Please start any new threads on our new site at https://forums.sqlteam.com. We've got lots of great SQL Server experts to answer whatever question you can come up with.

 All Forums
 SQL Server 2008 Forums
 Transact-SQL (2008)
 PK slower than Non-Clustered index?!?!

Author  Topic 

malachi151
Posting Yak Master

152 Posts

Posted - 2012-04-06 : 07:36:42
This is baffling. I had this question on "an exam" and it confused the heck out of me, so I've followed up with some testing and now I'm even more confused.

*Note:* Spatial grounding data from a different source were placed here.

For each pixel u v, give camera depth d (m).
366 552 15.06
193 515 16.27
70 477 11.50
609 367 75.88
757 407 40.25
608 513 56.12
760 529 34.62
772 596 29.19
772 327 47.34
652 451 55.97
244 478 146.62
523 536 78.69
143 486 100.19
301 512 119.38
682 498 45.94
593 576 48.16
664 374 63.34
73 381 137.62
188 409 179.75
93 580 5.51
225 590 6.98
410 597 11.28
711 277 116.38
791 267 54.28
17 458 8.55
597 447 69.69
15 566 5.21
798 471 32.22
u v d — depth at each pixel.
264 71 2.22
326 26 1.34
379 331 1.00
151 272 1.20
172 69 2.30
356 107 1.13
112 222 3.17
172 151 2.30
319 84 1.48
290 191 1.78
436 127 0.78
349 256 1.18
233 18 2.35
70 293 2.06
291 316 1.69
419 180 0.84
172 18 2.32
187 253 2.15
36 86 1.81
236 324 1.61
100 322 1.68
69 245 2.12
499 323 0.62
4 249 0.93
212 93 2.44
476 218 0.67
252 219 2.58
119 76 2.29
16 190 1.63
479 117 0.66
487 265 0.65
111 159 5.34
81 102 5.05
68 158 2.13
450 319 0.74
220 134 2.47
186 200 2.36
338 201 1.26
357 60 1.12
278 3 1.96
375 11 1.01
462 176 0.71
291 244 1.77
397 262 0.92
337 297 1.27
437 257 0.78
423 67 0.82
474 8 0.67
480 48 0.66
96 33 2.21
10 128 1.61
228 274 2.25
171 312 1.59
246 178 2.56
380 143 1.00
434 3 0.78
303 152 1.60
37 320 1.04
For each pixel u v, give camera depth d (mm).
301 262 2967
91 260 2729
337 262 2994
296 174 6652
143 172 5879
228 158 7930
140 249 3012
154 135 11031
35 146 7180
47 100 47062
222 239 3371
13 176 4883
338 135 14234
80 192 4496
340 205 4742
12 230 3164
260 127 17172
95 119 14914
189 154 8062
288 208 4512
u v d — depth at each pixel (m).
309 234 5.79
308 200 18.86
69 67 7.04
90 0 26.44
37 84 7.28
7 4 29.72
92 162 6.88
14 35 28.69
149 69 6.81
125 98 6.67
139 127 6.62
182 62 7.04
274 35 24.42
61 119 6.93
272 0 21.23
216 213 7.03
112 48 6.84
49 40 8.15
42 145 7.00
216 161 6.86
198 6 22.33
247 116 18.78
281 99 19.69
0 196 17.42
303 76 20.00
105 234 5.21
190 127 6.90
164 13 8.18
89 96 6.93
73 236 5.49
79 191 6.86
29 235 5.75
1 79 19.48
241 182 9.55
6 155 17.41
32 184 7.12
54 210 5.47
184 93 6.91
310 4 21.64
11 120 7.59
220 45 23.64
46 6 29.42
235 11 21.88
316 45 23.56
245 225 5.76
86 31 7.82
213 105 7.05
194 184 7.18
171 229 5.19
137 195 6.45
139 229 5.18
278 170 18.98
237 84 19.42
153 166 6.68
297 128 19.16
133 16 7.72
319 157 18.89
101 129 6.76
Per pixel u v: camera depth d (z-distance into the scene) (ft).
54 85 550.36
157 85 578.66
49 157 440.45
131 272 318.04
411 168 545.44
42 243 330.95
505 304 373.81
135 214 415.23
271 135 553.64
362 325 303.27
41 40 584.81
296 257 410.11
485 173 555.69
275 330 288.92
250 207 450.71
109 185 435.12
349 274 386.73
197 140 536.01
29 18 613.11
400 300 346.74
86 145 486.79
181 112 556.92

First let's just start with the DDL (This is my own version of this, not directly from "the exam"):


CREATE TABLE [dbo].[ExamTest](
[Col1] [int] NOT NULL,
[Col2] [int] NOT NULL,
CONSTRAINT [PK_ExamTest] PRIMARY KEY CLUSTERED
(
[Col1] ASC,
[Col2] ASC
)WITH (PAD_INDEX = OFF, STATISTICS_NORECOMPUTE = OFF, IGNORE_DUP_KEY = OFF, ALLOW_ROW_LOCKS = ON, ALLOW_PAGE_LOCKS = ON) ON [PRIMARY]
) ON [PRIMARY]

GO

CREATE NONCLUSTERED INDEX [IX_ExamTest] ON [dbo].[ExamTest]
(
[Col2] ASC,
[Col1] ASC
)WITH (PAD_INDEX = OFF, STATISTICS_NORECOMPUTE = OFF, SORT_IN_TEMPDB = OFF, DROP_EXISTING = OFF, ONLINE = OFF, ALLOW_ROW_LOCKS = ON, ALLOW_PAGE_LOCKS = ON) ON [PRIMARY]
GO


Now populate the table:


INSERT INTO dbo.ExamTest
(Col1, Col2)
VALUES
(CAST(RAND()*1000 as int), CAST(RAND()*1000 as int))
GO 20000


Notice that the IX is simply a reverse order of the PK.

Now turn on Show Actual Execution Plans in the query options.

The first off thing that I run into is the fact that if you simply do a select * from this table, it uses the IX index, not the PK. The results will be ordered by the IX.

Why? Why doesn't the optimizer use the PK by default?

Let's go further. Run the following as a single batch:


SELECT
COUNT(*), Col1, Col2
FROM
dbo.ExamTest WITH(INDEX(PK_ExamTest))
GROUP BY
Col1, Col2;

SELECT
COUNT(*), Col2, Col1
FROM
dbo.ExamTest
GROUP BY
Col2, Col1;


What you should see is that the relative cost of the first query is more than the second, in my case its 53% to 47%.

How can this be? Also, if you don't force it to use the PK, it will use the IX, why would it use the IX to do a group by on Col1, Col2, when the IX is on Col2, Col1? How can that possibly be more efficient than using the PK on Col1, Col2?

The question on the test (which was slightly different than this) was, how would you improve the performance of both queries? (Except on the test they didn't force the use of the PK, but the query with the PK showed in the plans to have a relative cost of 60% of the batch)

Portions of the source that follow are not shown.